_Zu lösende Aufgaben_:
A. Wie viele Delegierte hieß Jochen Dürr laut dem Seitenauszug in der Blendstatthalle willkommen?
B. Fassen Sie den Absatz des Seitenauszugs, der mit „Zweimal waren bereits im letzten Jahr“ beginnt, als knappe Stichpunktliste zusammen.

_Seitenauszug_:
########

VVN-Logo VVN-BdA Baden-Württemberg, Böblinger Strasse 195, D-70199 Stuttgart / Tel. 0711/603237 Fax 600718 26.06.2004
antifNACHRICHTEN Titelseite
Nummer 3 / Juli 2004



35. Landesdelegiertenkonferenz der VVN-BdA in Schwäbisch Hall:

Gegen Rechtsentwicklung und Sozialabbau!
Für Antifaschismus und Frieden!
Keine Naziaufmärsche in Schwäbisch Hall und anderswo!

LDK

Zweimal waren bereits im letzten Jahr die Nazis gegen die Wehrmachtsausstellung in Schwäbisch-Hall aufmarschiert. Auch für dieses Jahr waren weitere Aufmärsche lange schon angekündigt. Vor diesem Hintergrund sollte die 35. Landeskonferenz der VVN-BdA den antifaschistischen Kräften in Schwäbisch Hall den Rücken stärken. Ganz besonders galt die Unterstützung natürlich unserer dortigen Kreisvereinigung, die im Zentrum der vielen Gegenaktionen zu den mittlerweile insgesamt neun Aufmarschversuchen der Nazis stand und steht.

Die Kameradinnen und Kameraden aus Schwäbisch Hall liessen es sich nicht nehmen, die Delegierten mit den frischen Klängen der Schallmeiengruppe Schwäbisch Hall zu begrüßen, die ihre Instrumente übrigens vor Jahren von der VVN-BdA erhalten hat. Jochen Dürr, Sprecher der Kreisvereinigung hieß die insgesamt 54 Delegierten und fast noch mal sovielen Gastdelegierten und Gäste in der Schwäbisch Haller Blendstatthalle herzlich willkommen.

Erfolgreiche Gegenwehr gegen Naziprovokation
Angesichts der offen Herausforderung durch die Nazis und der Häufung ihrer Provokationen war und ist es in einer Stadt wie Schwäbisch Hall nicht einfach, immer neu den Widerstand zu organisieren. Nicht immer konnte zwischen den vielen unterschiedlichen Gruppen und Organisationen eine gemeinsame Linie gefunden werden.

########

_Bereitgestellte Angaben_:

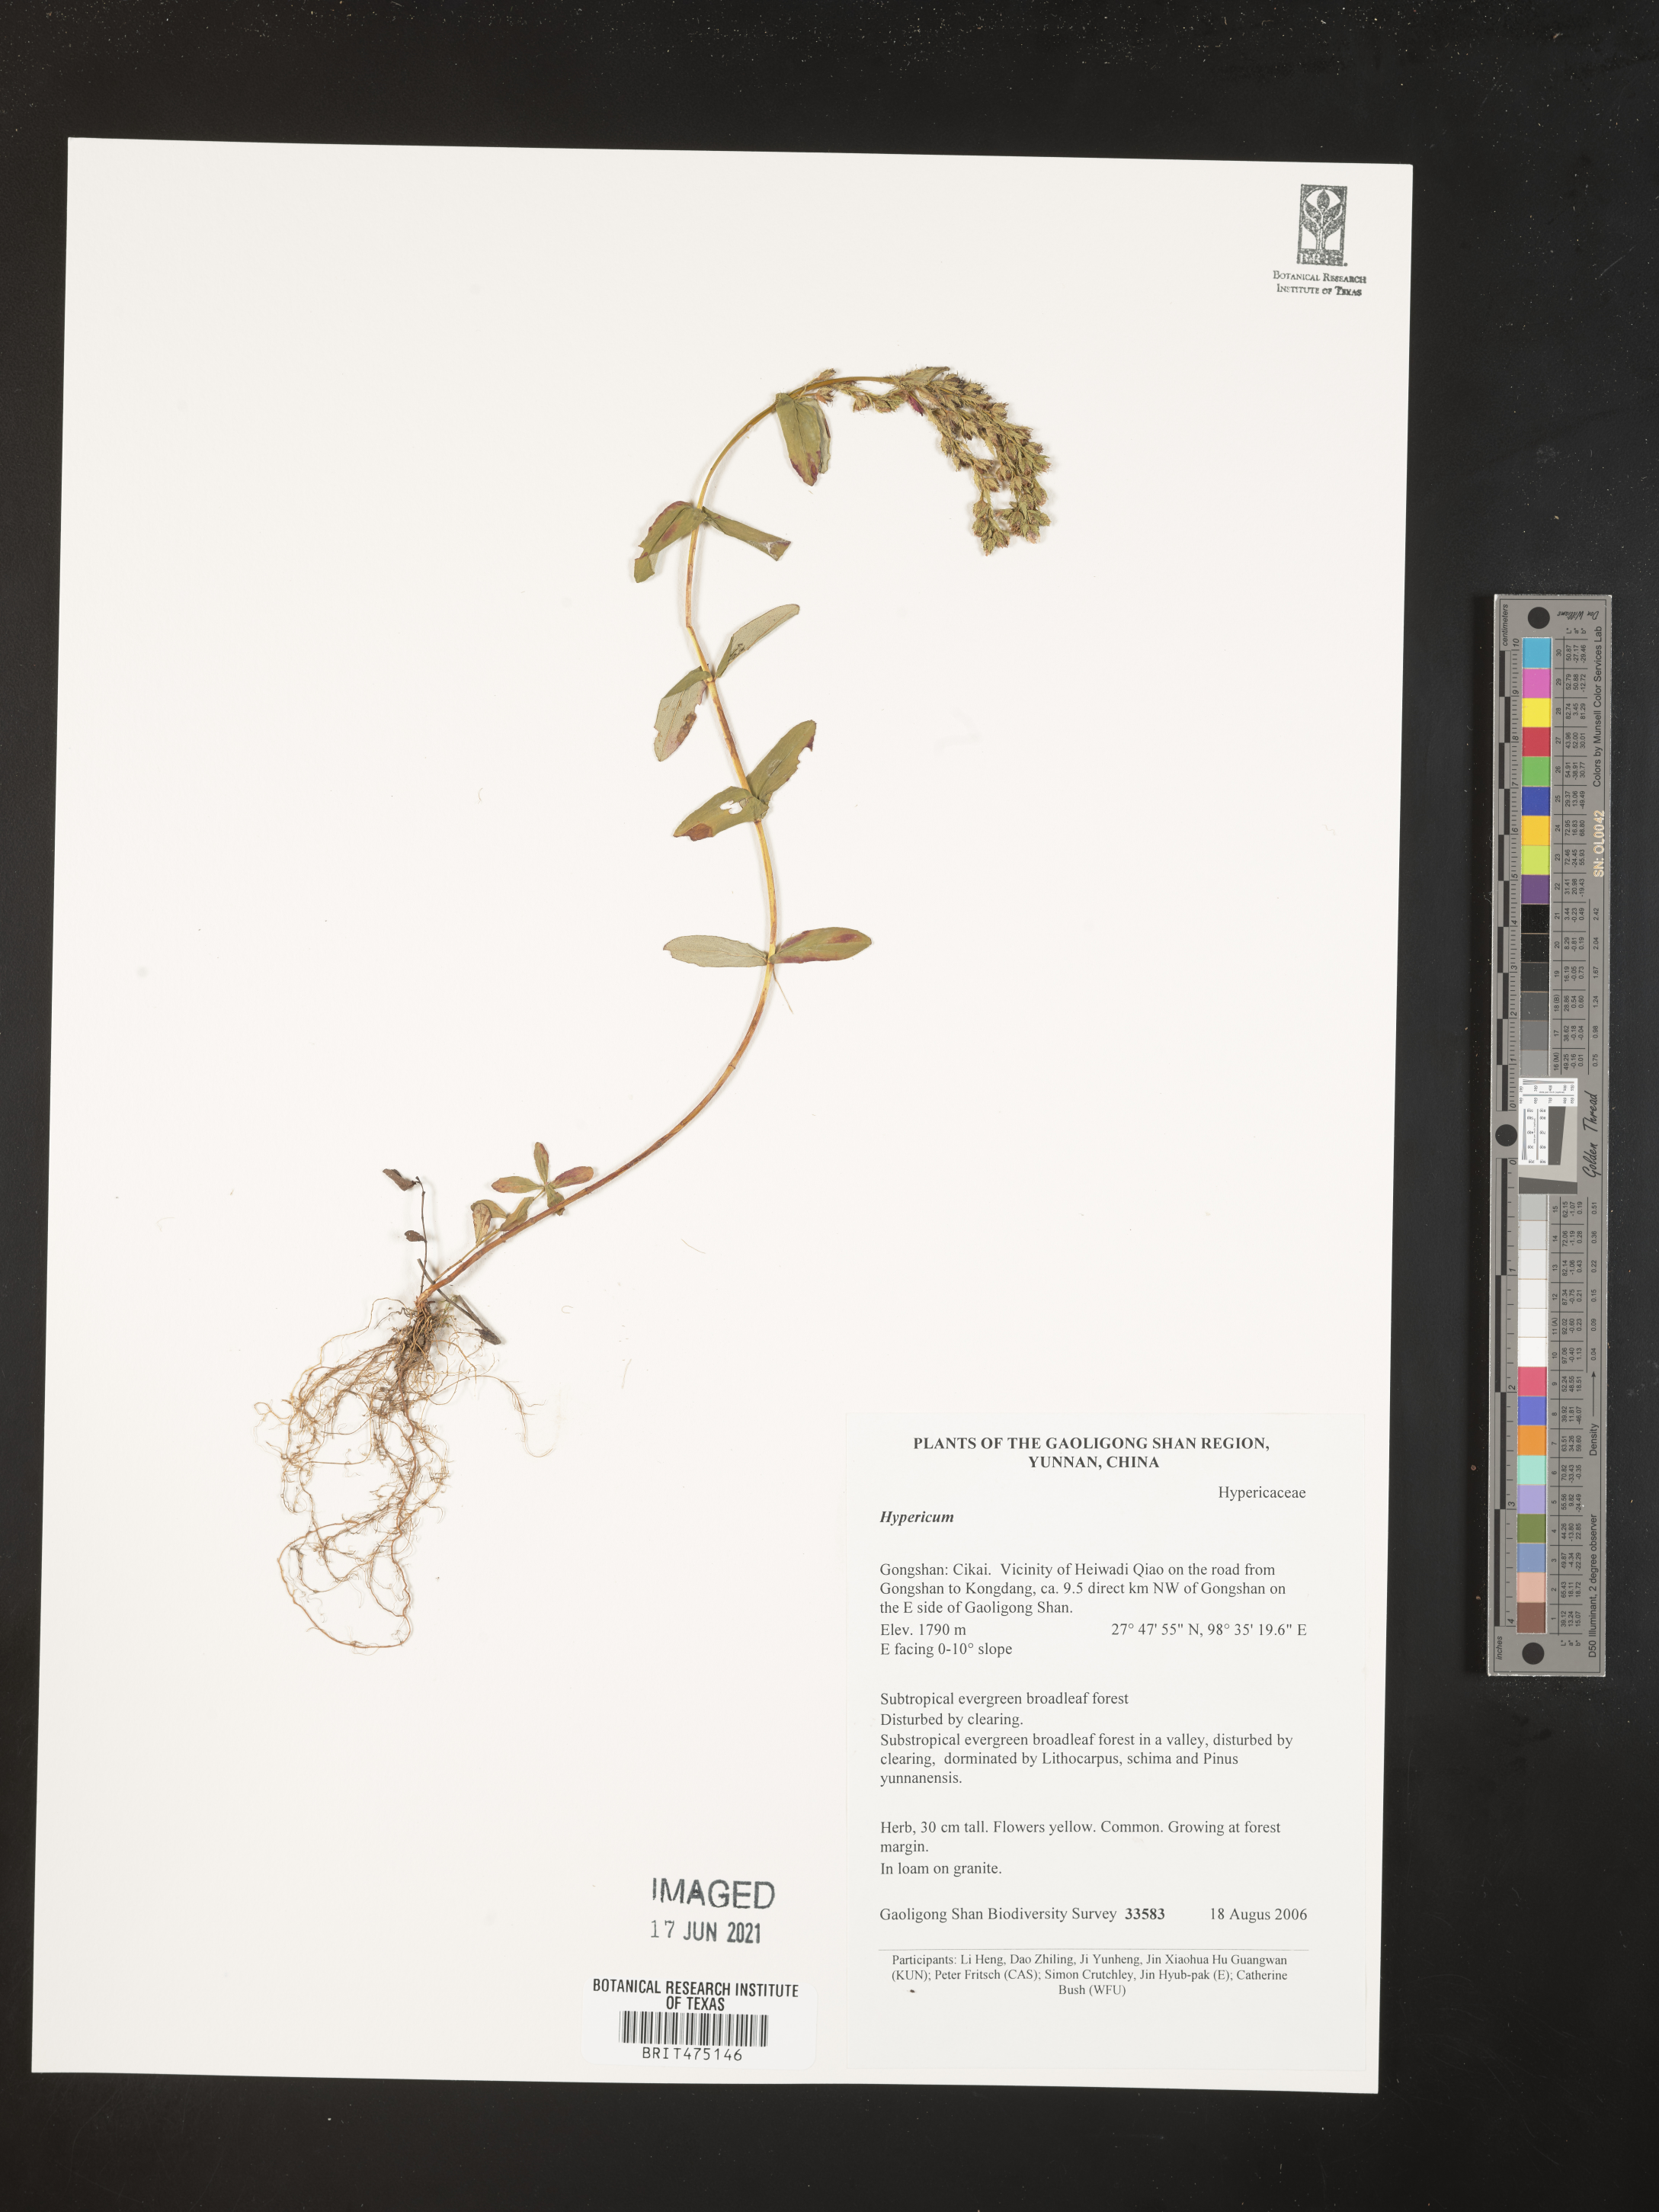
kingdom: Plantae
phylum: Tracheophyta
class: Magnoliopsida
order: Malpighiales
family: Hypericaceae
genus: Hypericum
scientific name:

########

_Lösungen der Aufgaben_:
A. 54 Delegierte

B.
- Im letzten Jahr marschierten die Nazis zweimal gegen die Wehrmachtsausstellung in Schwäbisch Hall auf.
- Auch für dieses Jahr waren weitere Aufmärsche seit Langem angekündigt.
- Die 35. Landeskonferenz der VVN-BdA sollte daher die antifaschistischen Kräfte in Schwäbisch Hall stärken.
- Die Unterstützung galt besonders der dortigen Kreisvereinigung, die im Zentrum der Gegenaktionen zu insgesamt neun Aufmarschversuchen stand und steht.